Authentication endpoints for issuing OAuth tokens.
Issue OAuth access token
This endpoint is used to obtain an access token and optionally an ID token through different OAuth 2.0 grant types, including Client Credentials Flow. Whenever the mTLS flow is taken, the properties will be ignored, and the access token will be generated based on the credentials in the certificate (O or CN).
Headers
ET-Client-NameEntur Client Header.
It is required that all consumers identify themselves by using this header.
Entur will deploy strict rate-limiting policies on API-consumers who do not identify with a header and reserves the right to block unidentified consumers.

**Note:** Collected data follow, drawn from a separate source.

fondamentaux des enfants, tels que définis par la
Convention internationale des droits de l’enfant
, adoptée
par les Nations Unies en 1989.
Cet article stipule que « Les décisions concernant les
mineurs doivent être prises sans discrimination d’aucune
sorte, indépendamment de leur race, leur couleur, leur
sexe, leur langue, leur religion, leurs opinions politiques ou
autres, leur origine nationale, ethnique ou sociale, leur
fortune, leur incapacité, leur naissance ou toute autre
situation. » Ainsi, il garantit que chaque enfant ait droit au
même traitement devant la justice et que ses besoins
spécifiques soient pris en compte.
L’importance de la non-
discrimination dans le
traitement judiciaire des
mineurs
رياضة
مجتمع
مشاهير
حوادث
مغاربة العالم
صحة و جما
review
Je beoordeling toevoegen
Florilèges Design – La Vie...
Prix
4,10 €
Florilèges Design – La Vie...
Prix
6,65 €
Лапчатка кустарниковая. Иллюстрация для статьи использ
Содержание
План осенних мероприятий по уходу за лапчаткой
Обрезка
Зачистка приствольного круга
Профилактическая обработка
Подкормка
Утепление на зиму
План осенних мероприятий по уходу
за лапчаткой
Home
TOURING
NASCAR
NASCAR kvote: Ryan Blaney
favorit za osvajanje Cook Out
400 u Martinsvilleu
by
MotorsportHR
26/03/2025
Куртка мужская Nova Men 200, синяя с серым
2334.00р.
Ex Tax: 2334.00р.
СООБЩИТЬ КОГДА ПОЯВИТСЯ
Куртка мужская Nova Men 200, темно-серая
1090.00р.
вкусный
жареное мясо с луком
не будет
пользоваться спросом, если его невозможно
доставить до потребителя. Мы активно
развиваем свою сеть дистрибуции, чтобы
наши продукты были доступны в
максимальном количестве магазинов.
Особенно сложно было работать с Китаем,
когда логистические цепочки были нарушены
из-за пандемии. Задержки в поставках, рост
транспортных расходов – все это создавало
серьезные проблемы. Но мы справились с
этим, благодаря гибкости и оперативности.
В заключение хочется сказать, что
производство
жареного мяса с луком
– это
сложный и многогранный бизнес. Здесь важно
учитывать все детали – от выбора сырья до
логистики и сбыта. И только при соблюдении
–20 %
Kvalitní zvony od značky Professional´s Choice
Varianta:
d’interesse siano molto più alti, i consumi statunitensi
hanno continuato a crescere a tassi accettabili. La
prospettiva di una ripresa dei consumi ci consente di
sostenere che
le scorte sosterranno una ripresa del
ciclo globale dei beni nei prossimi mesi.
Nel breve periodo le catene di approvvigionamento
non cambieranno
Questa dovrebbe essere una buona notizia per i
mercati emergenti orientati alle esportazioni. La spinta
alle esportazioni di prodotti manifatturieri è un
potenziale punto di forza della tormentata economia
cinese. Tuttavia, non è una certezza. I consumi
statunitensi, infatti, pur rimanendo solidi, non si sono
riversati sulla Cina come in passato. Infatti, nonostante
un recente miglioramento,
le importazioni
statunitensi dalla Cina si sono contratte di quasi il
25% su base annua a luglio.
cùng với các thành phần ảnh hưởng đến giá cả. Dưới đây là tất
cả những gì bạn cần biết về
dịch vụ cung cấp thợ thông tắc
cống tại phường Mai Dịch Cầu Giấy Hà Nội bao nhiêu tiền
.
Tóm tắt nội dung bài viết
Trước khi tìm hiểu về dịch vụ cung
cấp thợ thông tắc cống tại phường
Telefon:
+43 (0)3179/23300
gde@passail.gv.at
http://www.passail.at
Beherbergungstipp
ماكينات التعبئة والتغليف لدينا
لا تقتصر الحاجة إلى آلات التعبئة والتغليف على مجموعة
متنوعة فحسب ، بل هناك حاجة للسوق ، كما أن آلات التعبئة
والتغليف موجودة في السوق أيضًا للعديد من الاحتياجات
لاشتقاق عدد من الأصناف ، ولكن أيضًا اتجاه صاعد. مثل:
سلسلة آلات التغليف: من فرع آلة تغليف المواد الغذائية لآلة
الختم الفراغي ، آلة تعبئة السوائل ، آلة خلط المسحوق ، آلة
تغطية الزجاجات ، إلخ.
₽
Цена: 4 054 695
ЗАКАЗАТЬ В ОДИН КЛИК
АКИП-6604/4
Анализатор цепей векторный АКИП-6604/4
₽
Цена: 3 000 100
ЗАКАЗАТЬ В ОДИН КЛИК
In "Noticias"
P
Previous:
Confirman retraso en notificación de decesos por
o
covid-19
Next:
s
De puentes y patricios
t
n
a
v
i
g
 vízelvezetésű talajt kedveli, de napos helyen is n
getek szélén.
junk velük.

The structure of ET-Client-Name should be: <company>-<application> for companies, and <personal name>-<application> for individuals.
X-Correlation-IdCorrelation id
Issue OAuth access token › Request Body
passwordThe password
usernameThe username
client_idThe client ID (Client Credentials Flow)
grant_typeThe grant type: 'client_credentials', 'password', or 'refresh_token'.
client_secretThe client secret (Client Credentials Flow)
Issue OAuth access token › Responses
Successful token issuance.
expires_inThe lifetime of the access token in seconds.
token_typeThe type of the token.
access_tokenThe issued access token.
refresh_tokenThe optional refresh token.